George also said Harry’s past hasn’t just shaped who is he as a partner, but could also have an impact on his parenting style in raising Archie, three, and Lilibet, one.

In the documentary, Harry and Meghan talk about how they are both products of divorce, with the duchess saying: “There’s so much from anyone’s childhood that you bring with you into the present. Especially when you’re the product of divorce.”

Harry adds: “What’s most important to the two of us is to make sure that we don’t repeat the same mistakes that perhaps our parents made.”

“I think he is much more emotionally available to his children,” George says. “I think he’s much more hands-on. And I think that is because he would have wanted that for himself, and at times didn’t get that from his own dad.

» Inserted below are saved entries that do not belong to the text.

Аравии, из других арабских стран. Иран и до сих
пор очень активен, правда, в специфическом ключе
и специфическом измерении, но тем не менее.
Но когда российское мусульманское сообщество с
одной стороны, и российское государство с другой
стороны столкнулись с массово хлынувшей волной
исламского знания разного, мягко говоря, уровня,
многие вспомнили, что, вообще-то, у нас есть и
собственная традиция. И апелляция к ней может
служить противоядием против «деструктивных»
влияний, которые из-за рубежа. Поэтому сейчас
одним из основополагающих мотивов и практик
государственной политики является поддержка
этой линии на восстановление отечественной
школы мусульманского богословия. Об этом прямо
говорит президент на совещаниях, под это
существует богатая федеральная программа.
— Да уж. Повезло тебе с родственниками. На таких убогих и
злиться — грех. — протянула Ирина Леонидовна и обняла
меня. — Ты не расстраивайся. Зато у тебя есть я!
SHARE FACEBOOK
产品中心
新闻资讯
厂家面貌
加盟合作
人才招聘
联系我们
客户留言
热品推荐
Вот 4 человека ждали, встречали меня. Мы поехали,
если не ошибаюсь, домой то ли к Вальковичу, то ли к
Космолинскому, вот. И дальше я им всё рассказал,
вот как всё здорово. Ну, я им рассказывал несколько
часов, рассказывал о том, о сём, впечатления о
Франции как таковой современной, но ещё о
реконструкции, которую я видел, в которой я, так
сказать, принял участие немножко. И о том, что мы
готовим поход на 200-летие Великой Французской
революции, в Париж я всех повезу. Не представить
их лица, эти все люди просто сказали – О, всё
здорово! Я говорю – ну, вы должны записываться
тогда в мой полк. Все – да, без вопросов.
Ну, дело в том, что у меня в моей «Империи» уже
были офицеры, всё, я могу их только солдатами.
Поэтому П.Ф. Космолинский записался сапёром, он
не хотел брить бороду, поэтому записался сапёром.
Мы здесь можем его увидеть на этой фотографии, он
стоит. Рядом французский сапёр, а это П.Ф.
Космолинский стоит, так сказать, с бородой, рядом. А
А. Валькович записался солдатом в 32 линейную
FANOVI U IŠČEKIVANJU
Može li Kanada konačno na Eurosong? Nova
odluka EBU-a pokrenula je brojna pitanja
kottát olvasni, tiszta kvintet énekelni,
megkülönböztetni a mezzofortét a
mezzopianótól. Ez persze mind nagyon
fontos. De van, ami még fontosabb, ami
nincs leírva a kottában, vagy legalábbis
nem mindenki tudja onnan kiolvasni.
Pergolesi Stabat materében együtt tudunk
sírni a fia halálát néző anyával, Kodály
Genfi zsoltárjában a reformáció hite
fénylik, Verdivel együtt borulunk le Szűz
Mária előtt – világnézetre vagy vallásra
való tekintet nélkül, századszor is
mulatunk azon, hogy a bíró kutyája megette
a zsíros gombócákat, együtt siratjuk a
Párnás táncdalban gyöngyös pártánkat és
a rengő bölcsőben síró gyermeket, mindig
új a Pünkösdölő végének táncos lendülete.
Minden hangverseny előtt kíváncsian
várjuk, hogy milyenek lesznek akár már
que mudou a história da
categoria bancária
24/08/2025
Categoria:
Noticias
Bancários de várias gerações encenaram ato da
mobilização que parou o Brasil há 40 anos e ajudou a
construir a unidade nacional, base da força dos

“We often stand on the shoulders of our own parenting, and we decide we’re not going to be like our parents – we’re going to be better than our parents. Everybody does that naturally.”

George suggests a major reason the couple have released this controversial documentary is for Archie and Lilibet.

“They’re role models for their own children. There’s something really important there, which is they want to be perceived by their children as good parents.

“They want to be perceived in a way that they see themselves, which is as a strong, emotionally available couple – and that’s different to how his mum and dad were, because they were very separate, and they were very disconnected.”

George recommends looking at the BACP’s couples collective booklet for advice on how to navigate relationships.